* _ZLECENIE 1_: Wyjaśnij na podstawie tekstu o dotowaniu górnictwa, dlaczego według rządu Polska może już składać wniosek notyfikacyjny.
* _ZLECENIE 2_: Kontynuuj tekst o dotowaniu górnictwa, zaczynając zaraz po jego ostatnim zdaniu.

* _DOSTARCZONY TEKST_:
Polskie górnictwo jest na finansowym dnie. Pomoc państwa może przybrać różne formy
Co się stanie, jeśli Bruksela szybko nie zgodzi się na dotowanie polskiego górnictwa? Pieniędzy dla górników starczy wtedy najwyżej do wypłaty czternastej pensji w lutym 2022 r. Na szczęście zawsze jeszcze można wtedy zmienić cenę węgla.
Rząd zapewnia, że rozmowy z Komisją Europejską w sprawie umowy społecznej z górnikami, która zakłada m.in. dotowanie górnictwa przez państwo kwotą nawet 3 mld zł rocznie, odbywają się w bardzo dobrej atmosferze. Na tyle dobrej, że Polska może już składać wniosek notyfikacyjny. Ale druga strona, czyli górniczy związkowcy wcale nie są przekonani, że wszystko idzie zgodnie z planem.

* _SEKCJA DANYCH_:

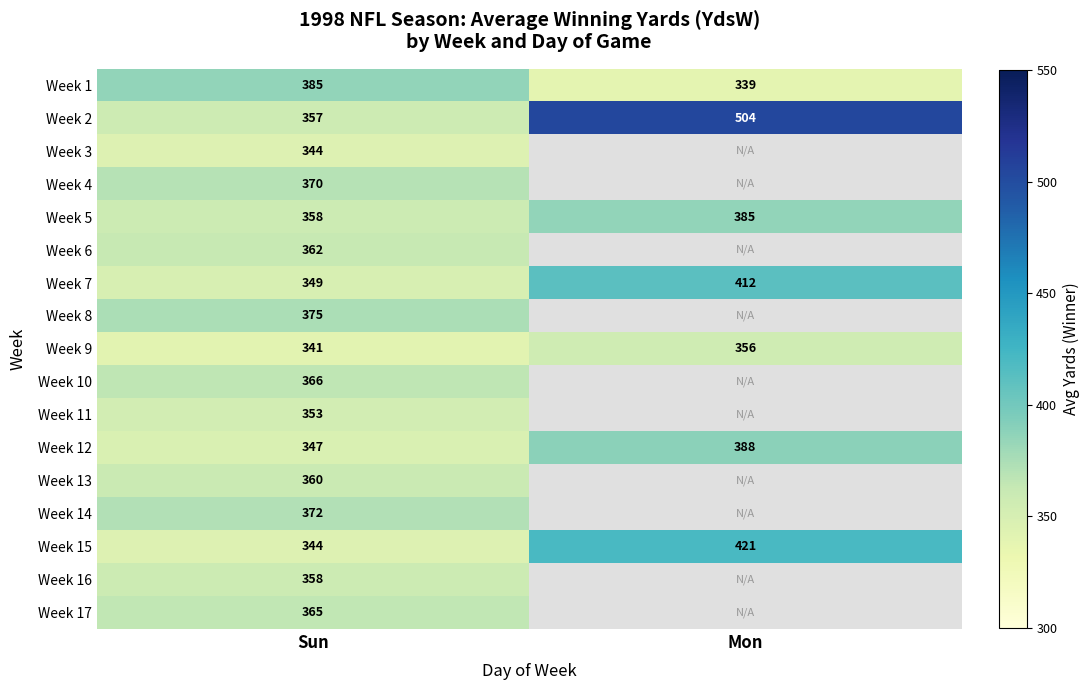

True or false: Week 12 has a value of 347 at Sun.

True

* _POLE ODPOWIEDZI 1_: Rząd zapewnia, że rozmowy z Komisją Europejską w sprawie umowy społecznej z górnikami toczą się w bardzo dobrej atmosferze. Jest ona na tyle dobra, że Polska może już złożyć wniosek notyfikacyjny.

* _POLE ODPOWIEDZI 2_:
Tyle sprzecznych komunikatów, że nie wiem, czy to światło zielone, fioletowe, żółte czy czerwone. Czy delegacja, która w Brukseli była, do końca wiedziała, po co tam jedzie
– mówi w rozmowie z Radiem Zet Dominik Kolorz, przewodniczący zarządu Regionu Śląsko–Dąbrowskiego NSZZ „Solidarności”.
Górnictwo w Polsce: albo pomoc publiczna albo bankructwo
Główna gra wcale nie toczy się o gwarancje zatrudnienia dla górników, indeksację ich wynagrodzeń w następnych latach, jednorazowe odprawy, czy nawet harmonogram zamykania kopalni, który kończy się na 2049 r.
Rządowi i górnikom tak bardzo zależy na tym porozumieniu z całkiem innego powodu. Ugoda z górnikami wszak zakłada pomoc publiczną dla górnictwa. A nie od dziś wiadomo, że branża bez zastrzyku gotówki od państwa, nie ma żadnych szans na przetrwanie, nawet przy rekordowych cenach węgla.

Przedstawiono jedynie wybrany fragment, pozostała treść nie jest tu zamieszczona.